• [REQUIRED WORK]:
Pull out every line of the data below that contains the word "values". Case counts, so a line matches only if the capitalization is the same.

• [DATA SUPPLIED]:
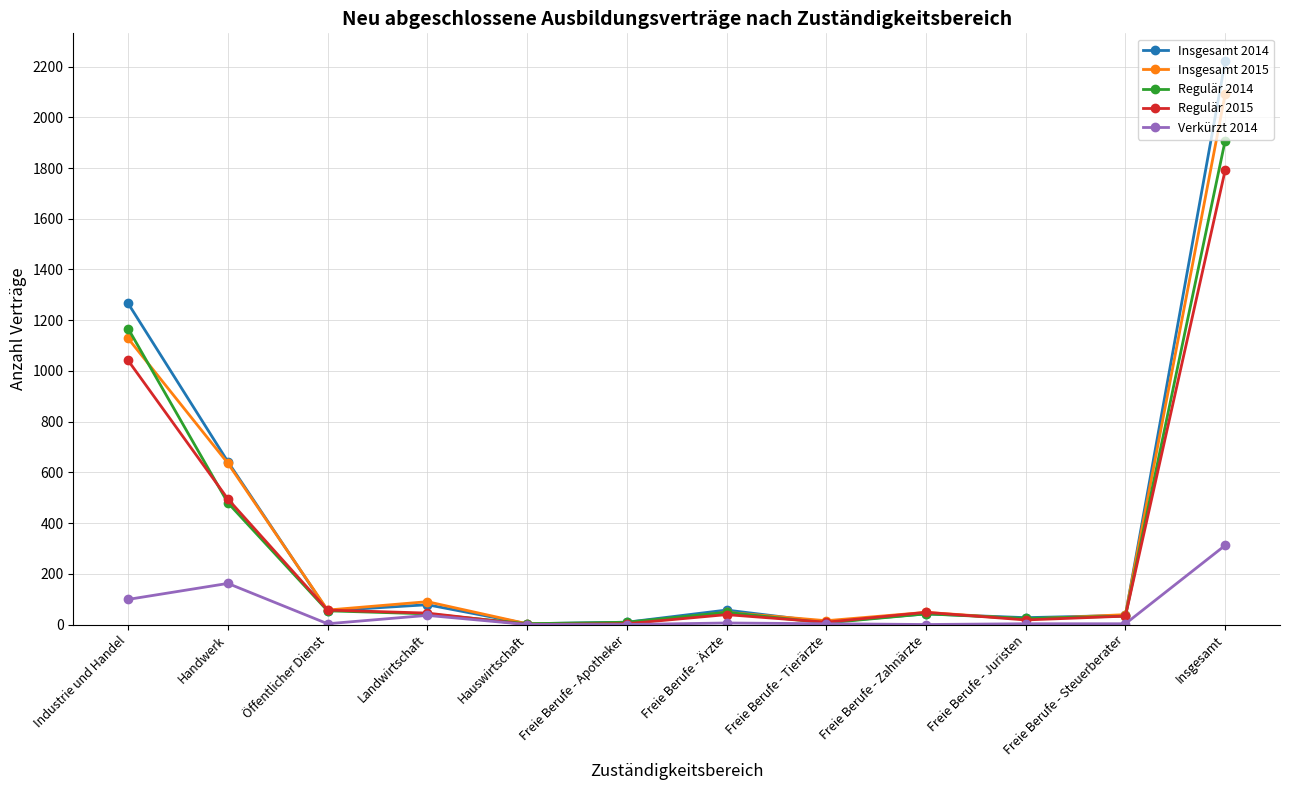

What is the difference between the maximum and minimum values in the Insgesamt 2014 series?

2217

* * *

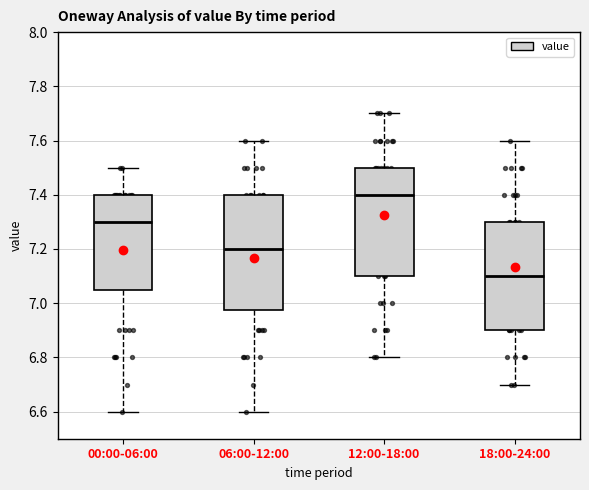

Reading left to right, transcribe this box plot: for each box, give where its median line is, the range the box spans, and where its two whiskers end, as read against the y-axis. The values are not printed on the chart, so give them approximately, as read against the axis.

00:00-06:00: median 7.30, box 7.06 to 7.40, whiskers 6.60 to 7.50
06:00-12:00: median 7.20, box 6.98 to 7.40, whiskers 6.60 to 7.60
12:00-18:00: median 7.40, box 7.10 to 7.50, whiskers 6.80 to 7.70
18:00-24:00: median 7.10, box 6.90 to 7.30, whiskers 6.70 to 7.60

• [SOLVED PROBLEM]:
What is the difference between the maximum and minimum values in the Insgesamt 2014 series?
Reading left to right, transcribe this box plot: for each box, give where its median line is, the range the box spans, and where its two whiskers end, as read against the y-axis. The values are not printed on the chart, so give them approximately, as read against the axis.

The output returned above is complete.